Genesis 40:16-19 (VOICE)
The baker, who of course dreamt within the context of his life’s experiences, just as the cupbearer had done within his own, saw 3 baskets of bread on his head, apparently stacked one upon the other.
For, the uppermost basket attracted birds which came and ate the baked goods right from the basket, while still on the baker’s head. Joseph had to tell the baker the bad news that on the same day that the cupbearer was going to be restored, the baker would lose his life. And, of course, that’s exactly what happened.

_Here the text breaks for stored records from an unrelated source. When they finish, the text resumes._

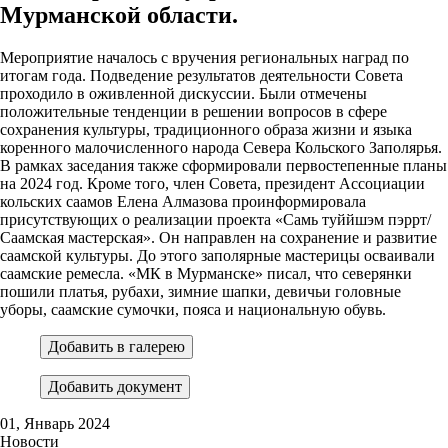
Мурманской области.
Мероприятие началось с вручения региональных наград по
итогам года. Подведение результатов деятельности Совета
проходило в оживленной дискуссии. Были отмечены
положительные тенденции в решении вопросов в сфере
сохранения культуры, традиционного образа жизни и языка
коренного малочисленного народа Севера Кольского Заполярья.
В рамках заседания также сформировали первостепенные планы
на 2024 год. Кроме того, член Совета, президент Ассоциации
кольских саамов Елена Алмазова проинформировала
присутствующих о реализации проекта «Самь туййшэм пэррт/
Саамская мастерская». Он направлен на сохранение и развитие
саамской культуры. До этого заполярные мастерицы осваивали
саамские ремесла. «МК в Мурманске» писал, что северянки
пошили платья, рубахи, зимние шапки, девичьи головные
уборы, саамские сумочки, пояса и национальную обувь.
Добавить в галерею
Добавить документ
01, Январь 2024
Новости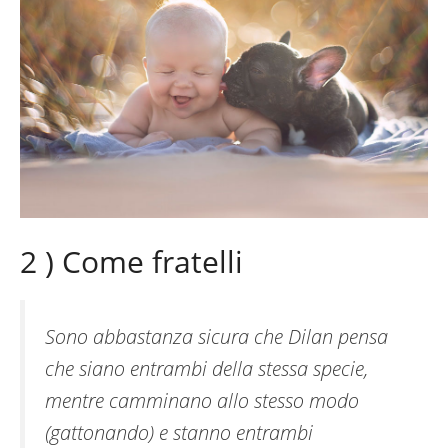
2 ) Come fratelli
Sono abbastanza sicura che Dilan pensa
che siano entrambi della stessa specie,
mentre camminano allo stesso modo
(gattonando) e stanno entrambi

On the third day, which also happened to be Pharaoh’s birthday, he prepared a huge feast for all of his servants. As they were gathered together, he lifted up the head of the chief cupbearer and restored him to his former office. That day the cupbearer resumed placing the cup in Pharaoh’s hand. But Pharaoh lifted off the head of the chief baker and impaled him on a tree for the birds, just as Joseph had interpreted.
Genesis 40:20-22 (VOICE)
One little detail: many versions say that the baker was hung from a tree. That’s not really what was said; what was actually said is that he would be impaled on a tree. Hanging was not a typical manner of execution in this era, but beheading was. And, often the headless corpse was impaled on a stake (or a tree) as a warning to others.
Now, as an interesting aside: Egyptian hieroglyphs prove out many of the details of this story.
For instance, the idea of the baskets on top of the baker’s head; this was exactly the way males carried items in Egypt; they balanced them on their heads. The stacked baskets of bread on the baker’s head were simply a normal means of conveying the bread from the ovens to the palace, which the baker would have done several times a day. We’ve all seen this sort of thing on TV Travel shows.
But, here’s the thing: you would NEVER see an Egyptian woman put a load on her head; rather, Egyptian women toted things on their shoulders and back. And, this was exactly the opposite from the customary way the Oriental cultures toted loads.
So, this little insight is just one of many proofs of the authenticity of the Biblical narrative of Joseph’s, and eventually Israel’s, time in Egypt.
The last sentence of this chapter is a rather sad one, but so typical of mankind:
Sadly the chief cupbearer did not remember Joseph at this time; instead, he forgot all about him.
Genesis 40:23 (VOICE)
Joseph, having shown kindness to the cupbearer, had requested that the cupbearer might do the same for him after being restored to his position. But, we are told that now that everything was back to normal for the cupbearer, he forgot about poor Joseph, and left him languishing away for a crime he had not committed.